Modeling of solid phase sedimentation during directional solidification in a side cooled cavity

The purpose of this paper is to present a new numerical approach for modeling the multi‐phase flow during an alloy solidification process. In many solidification processes, advection of solid may have a dramatic effect on bulk convection field as well as on the solid front growth and hence on the macro‐segregation pattern. In the present work, a numerical model is developed to simulate directional solidification in presence of melt convection as well as solid advection in the form of sedimentation. A 2D cavity filled with hyper‐eutectic aqueous ammonium chloride solution (25 wt.% of ammonium chloride) being chilled from one of the side walls has been chosen as the model problem for the numerical simulation.

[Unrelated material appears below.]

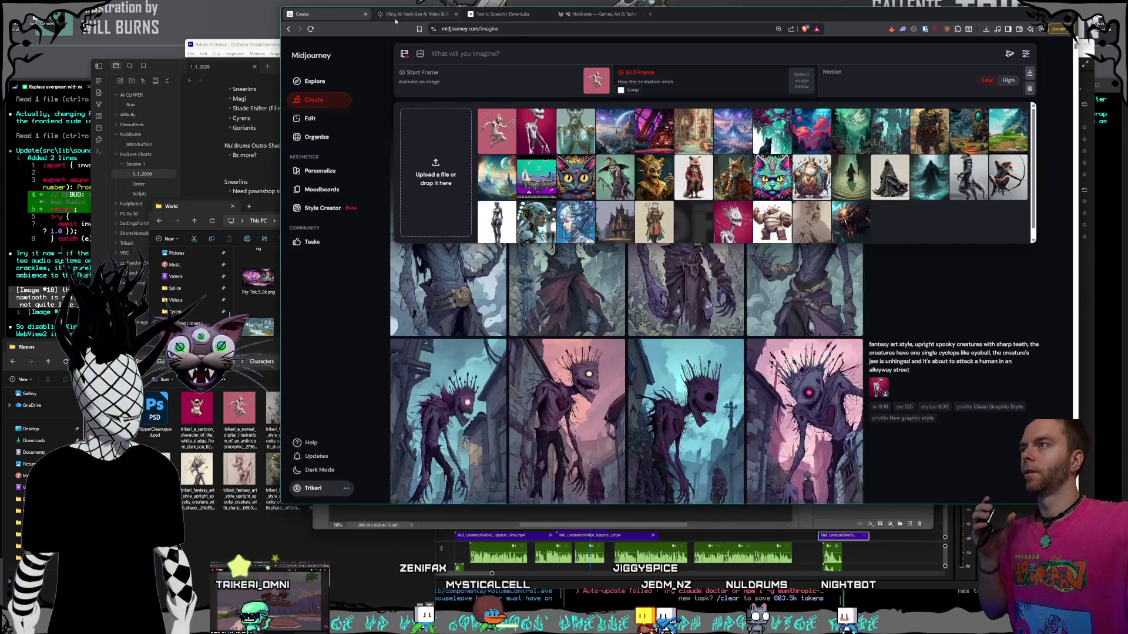
left_click(397, 14)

A fixed grid volume averaging technique has been used for solving mass, momentum, energy, and species equation while taking into account the solid phase advection and local re‐melting. Two different criteria have been identified for the solid particles in the mushy zone to be mobile. These two criteria are represented by a critical solid fraction, and a critical velocity. Based on these two criteria, the mushy zone has been subdivided into two different regions namely, an immobile coherent zone consisting of packed equiaxed crystals and a mobile non‐coherent zone where the solid crystals are able to move.

The numerical results are compared with corresponding experimental observations.

The solid advection velocity and source terms dealing with solid velocity have been calculated using an explicit scheme, whereas the main conservation equations are solved using an implicit scheme.